Jacques Sapir : Momento Nacional.

Jacques Sapir “Momento Nacional”. 11 de Fevereiro 2015

A delegação Grega é esperada esta quarta-feira 11 de Fevereiro para uma reunião com os Ministros das Finanças da zona Euro. Quinta-feira 12, será a vez dos chefes de governo se reunirem. Os rumores se espalham sobre o que Atenas poderia –ou não poderia- aceitar. Sabemos que o Ministro das Finanças da Alemanha declarou que o programa existente devia ser aplicado, o que rejeita categoricamente o Governo Grego. Quaisquer que sejam os resultados desta negociação, há uma coisa que visivelmente não foi tomada em conta por todos esses dirigentes europeus confinados na austeridade alemã: é o retorno do sentimento nacional.

A luta contra a Troika como uma luta de independência nacional.


Podemos constatar em todas as declarações feitas desde o 25 de Fevereiro à noite pelos novos eleitos gregos, e em particular por Alexis Tsipras e seu Ministro das Finanças, Yanis Varoufakis: a luta contra a “troika”, essa mistura de FMI, de Banco Central Europeu e Comissão Europeia, é veiculada como uma luta de independência nacional. A declaração feita por Yanis Varoufakis em 20 de Fevereiro, ou seja antes da eleição, o demonstra. Ele faz uma comparação clara entre a rejeição dos planos de austeridade impostos à Grécia e o que ele chama de “espírito do 28 de Outubro” : «O verdadeiro défice da Grécia, é um défice de dignidade. É por causa dessa falta de dignidade que nós aceitamos medidas estúpidas e isso alimentou um circulo vicioso de indignidade que, ela mesmo, conforta o descontentamento, o medo e o ressentimento. Tudo isto não está bem. Nós devemos reencontrar nossa dignidade, o espírito que, no 28 de Outubro de 1940 nos fez dizer “não” ao ultimato da Itália de Mussolini. Nesse momento, nós também não tínhamos nenhuns meios para dizer “não” e portanto nós o fizemos».

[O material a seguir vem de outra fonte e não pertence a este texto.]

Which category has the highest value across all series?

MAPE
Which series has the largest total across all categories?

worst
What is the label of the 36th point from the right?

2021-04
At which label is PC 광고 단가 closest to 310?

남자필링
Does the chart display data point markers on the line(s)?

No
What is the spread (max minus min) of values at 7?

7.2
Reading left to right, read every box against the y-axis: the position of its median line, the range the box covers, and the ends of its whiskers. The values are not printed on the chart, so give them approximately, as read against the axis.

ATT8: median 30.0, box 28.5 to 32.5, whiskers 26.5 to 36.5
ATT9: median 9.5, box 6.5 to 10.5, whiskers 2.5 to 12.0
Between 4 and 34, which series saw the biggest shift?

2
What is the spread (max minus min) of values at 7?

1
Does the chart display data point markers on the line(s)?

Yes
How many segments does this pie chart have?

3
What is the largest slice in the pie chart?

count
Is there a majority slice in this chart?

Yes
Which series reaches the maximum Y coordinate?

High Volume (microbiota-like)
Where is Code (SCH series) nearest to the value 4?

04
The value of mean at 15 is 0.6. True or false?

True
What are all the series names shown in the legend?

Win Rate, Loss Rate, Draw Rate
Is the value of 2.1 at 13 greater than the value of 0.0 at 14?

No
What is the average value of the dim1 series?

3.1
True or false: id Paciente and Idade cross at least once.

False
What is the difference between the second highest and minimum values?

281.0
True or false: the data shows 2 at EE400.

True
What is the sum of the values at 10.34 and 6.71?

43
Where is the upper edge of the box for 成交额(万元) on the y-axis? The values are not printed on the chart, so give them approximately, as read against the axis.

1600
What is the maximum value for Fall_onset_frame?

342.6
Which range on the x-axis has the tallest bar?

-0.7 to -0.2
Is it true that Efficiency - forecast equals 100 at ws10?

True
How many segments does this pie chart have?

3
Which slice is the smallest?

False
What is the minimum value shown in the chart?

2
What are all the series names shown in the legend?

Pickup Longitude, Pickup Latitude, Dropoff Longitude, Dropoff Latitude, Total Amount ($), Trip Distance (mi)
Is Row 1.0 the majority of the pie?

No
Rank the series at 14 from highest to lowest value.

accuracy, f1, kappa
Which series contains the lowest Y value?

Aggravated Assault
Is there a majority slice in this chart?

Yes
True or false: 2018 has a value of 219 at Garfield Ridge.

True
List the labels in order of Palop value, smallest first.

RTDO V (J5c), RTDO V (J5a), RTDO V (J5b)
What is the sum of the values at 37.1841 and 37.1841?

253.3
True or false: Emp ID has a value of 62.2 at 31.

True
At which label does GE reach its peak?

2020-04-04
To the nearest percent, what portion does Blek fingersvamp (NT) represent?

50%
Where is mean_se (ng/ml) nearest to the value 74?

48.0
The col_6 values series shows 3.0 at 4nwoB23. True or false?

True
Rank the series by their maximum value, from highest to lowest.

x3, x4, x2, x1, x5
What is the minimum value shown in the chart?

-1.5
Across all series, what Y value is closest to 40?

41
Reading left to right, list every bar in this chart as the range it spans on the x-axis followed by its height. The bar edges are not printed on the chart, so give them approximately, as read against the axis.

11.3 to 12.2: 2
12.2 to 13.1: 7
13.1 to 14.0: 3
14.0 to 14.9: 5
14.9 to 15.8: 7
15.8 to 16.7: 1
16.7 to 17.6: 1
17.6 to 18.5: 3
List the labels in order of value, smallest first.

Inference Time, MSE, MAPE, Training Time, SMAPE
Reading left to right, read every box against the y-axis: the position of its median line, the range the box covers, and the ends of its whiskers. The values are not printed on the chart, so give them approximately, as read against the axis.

Imaginemos um Ministro das Finanças francês (ndt: ou “português” para o nosso caso) comparando a sua politica, se ela estivesse em ruptura com a politica da União Europeia, clamando pelo 18 Junho (ndt: ou “25 de Abril” para nós). Pois é disto que se trata. O Governo Grego tinha recebido da Itália de Mussolini um ultimato. Ele o rejeita e escolhe, apesar da diferença de forças aparentemente desfavorável, a opção de guerra. Assim, os Militares gregos retiveram as tropas italianas até à intervenção da Alemanha nazi. Para os Gregos, o 28 de Outubro é o equivalente do nosso 18 Junho (ndt: nosso 25 de Abril). Este é o nível de confrontação que o governo grego parece estar pronto. Isso justifica a aliança entre o SYRIZA e o partido de direita “anti-memorando” o AN.EL (os “Gregos Independentes”). Este acordo não é nenhuma “aliança devido ao azar” como afirmam certos jornalistas. É um verdadeiro acordo patriótico destinado a unir as forças existentes num combate para a dignidade do povo grego.

Ndt: o texto não foi traduzido na sua integralidade.                      Tradução: Gang da Ervilha


Há algum politico português que se digne de falar como este Homem ? Vamos ver se este Yanis Varoufakis atende os desejos da Nação que depositou confiança no Syriza... pessoalmente, duvido muito. Mas cá estaremos para ver.